A study published in the October issue of Anesthesiology analyzed the effectiveness of ultrasound examination in the diagnosis and treatment of critical care patients. In particular, the study looked at the ability of ultrasound to detect hidden anomalies, prompt urgent changes in therapy, induce further testing or interventions, and confirm or modify diagnoses.
Researchers at Maria Vittoria Hospital, Torino, Italy, evaluated whether ultrasonography under a critical care protocol can be performed to increase diagnostic and therapeutic accuracy. Data were collected from 125 consecutive patients admitted to a general intensive care unit. Patients were assessed under a critical care ultrasonography protocol and received head-to-toe bedside ultrasounds of the optic nerve, thorax, heart, abdomen and venous system.
Findings from the ultrasound examination modified the diagnosis in 26 percent of patients and confirmed the diagnosis in 58 percent of patients.
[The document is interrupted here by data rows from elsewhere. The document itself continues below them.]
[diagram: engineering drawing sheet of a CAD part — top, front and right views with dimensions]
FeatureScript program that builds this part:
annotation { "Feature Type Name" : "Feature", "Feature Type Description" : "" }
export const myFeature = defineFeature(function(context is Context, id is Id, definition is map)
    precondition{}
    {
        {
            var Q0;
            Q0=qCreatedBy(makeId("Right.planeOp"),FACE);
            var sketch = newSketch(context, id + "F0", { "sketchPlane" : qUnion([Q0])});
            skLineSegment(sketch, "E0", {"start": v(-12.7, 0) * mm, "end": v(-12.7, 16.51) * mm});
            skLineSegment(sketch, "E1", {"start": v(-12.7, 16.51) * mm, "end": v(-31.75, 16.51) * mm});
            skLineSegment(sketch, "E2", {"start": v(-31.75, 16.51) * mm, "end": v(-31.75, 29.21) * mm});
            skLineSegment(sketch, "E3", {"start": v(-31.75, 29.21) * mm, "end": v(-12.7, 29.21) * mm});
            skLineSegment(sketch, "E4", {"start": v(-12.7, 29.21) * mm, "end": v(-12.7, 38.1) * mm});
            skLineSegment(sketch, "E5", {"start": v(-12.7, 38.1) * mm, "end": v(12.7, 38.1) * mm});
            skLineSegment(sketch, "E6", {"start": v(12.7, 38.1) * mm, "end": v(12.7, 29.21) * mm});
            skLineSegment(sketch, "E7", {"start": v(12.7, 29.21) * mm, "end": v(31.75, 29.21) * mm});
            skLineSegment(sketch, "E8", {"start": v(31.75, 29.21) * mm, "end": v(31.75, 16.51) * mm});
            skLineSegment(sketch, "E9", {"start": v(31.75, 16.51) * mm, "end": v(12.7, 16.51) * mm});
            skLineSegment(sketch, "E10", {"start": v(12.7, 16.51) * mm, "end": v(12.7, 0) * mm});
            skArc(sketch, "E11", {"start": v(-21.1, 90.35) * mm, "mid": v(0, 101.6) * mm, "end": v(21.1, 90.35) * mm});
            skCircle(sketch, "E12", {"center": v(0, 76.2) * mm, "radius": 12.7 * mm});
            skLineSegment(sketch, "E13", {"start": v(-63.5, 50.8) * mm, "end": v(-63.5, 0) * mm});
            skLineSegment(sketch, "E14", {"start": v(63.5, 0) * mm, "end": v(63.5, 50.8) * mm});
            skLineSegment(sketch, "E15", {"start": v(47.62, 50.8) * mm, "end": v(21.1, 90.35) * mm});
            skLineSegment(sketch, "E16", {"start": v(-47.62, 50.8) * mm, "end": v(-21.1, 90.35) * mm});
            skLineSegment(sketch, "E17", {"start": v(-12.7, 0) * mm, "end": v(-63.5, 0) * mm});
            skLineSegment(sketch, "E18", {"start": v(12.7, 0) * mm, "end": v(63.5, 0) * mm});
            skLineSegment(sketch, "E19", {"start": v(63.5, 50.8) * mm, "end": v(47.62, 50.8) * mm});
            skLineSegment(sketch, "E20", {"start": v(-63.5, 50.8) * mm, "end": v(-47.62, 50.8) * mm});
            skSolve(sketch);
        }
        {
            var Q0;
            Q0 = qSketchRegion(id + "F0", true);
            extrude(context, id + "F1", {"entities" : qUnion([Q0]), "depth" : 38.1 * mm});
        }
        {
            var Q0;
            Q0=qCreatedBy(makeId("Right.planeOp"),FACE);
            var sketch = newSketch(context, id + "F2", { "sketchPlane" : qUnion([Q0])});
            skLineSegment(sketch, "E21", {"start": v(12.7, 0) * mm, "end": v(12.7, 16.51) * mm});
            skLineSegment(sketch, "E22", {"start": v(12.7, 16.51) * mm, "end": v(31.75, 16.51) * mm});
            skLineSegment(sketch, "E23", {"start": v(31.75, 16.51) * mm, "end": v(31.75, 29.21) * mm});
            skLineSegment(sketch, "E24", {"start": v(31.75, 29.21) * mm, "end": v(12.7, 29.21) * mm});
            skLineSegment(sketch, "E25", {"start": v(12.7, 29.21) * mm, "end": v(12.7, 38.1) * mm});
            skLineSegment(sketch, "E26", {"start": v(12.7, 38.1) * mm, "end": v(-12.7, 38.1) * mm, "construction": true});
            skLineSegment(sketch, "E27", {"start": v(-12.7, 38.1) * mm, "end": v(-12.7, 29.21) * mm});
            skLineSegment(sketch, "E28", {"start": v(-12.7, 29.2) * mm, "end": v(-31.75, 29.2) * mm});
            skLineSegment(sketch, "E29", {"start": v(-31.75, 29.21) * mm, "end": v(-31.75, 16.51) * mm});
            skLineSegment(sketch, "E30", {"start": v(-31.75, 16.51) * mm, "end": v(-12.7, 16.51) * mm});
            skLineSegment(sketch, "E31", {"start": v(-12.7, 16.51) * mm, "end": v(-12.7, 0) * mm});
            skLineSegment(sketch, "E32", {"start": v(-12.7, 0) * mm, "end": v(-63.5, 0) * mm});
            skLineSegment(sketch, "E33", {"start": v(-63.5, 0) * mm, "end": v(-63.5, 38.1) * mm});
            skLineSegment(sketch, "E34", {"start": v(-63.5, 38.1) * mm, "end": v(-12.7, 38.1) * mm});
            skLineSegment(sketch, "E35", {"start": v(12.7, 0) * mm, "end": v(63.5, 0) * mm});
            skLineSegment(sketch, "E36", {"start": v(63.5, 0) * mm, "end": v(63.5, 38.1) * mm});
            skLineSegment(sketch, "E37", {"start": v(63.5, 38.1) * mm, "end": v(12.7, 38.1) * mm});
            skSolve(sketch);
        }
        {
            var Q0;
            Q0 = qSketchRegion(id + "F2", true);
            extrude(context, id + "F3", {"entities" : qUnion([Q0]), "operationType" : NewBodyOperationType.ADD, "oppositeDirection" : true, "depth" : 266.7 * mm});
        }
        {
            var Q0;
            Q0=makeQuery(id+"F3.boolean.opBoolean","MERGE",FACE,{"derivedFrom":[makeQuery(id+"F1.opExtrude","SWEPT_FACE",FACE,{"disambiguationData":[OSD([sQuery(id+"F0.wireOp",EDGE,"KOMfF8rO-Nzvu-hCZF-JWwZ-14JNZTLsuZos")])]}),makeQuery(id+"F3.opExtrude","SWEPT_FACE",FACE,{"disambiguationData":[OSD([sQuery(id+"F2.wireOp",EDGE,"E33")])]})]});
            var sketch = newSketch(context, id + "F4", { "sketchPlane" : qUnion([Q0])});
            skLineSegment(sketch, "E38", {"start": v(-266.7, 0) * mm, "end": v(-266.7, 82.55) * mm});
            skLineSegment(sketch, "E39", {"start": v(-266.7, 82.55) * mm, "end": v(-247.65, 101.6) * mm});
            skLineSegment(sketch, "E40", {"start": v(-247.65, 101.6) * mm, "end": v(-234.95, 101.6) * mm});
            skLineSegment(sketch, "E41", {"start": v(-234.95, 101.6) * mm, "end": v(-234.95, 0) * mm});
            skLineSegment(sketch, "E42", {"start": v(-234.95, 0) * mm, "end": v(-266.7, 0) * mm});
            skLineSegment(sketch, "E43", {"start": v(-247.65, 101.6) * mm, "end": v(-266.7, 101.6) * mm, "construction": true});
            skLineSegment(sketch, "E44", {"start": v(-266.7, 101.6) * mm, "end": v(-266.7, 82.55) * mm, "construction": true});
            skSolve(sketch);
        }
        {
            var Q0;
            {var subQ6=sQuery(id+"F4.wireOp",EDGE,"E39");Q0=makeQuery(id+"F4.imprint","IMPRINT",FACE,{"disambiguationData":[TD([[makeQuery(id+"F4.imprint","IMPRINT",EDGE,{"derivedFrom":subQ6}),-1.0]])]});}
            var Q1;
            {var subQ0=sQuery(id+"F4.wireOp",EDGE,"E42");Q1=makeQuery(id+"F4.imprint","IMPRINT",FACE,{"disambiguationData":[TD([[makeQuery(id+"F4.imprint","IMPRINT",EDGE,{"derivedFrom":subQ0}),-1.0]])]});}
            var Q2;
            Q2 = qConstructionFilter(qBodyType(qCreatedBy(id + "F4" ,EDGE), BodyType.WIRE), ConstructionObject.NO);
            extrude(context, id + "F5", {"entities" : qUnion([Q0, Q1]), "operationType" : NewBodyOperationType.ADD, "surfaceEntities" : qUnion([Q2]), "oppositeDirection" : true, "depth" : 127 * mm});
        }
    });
In addition, findings from the ultrasounds prompted:
• Changes in medical therapy in 18 percent of patients
• Further testing in 18 percent of patients
• New invasive procedures in 22 percent of patients
Lung ultrasounds proved to be especially efficient in differentiating acute pulmonary edema from decompensated chronic obstructive pulmonary disease, asthma or pulmonary embolism in 20 percent of patients who displayed acute shortness of breath or signs of respiratory failure.
"The findings support the use of ultrasound in critical care patients," said lead study author Emilpaolo Manno, M.D., Head of Emergency Department and Intensive Care Unit, Maria Vittoria Hospital. "Systematic ultrasound examinations upon admission are beneficial for not only establishing accurate diagnosis, but providing appropriate and effective treatment."
The researchers believe a rapid global assessment of critical care patients under an ultrasonography protocol holds potential for improving the quality of health care.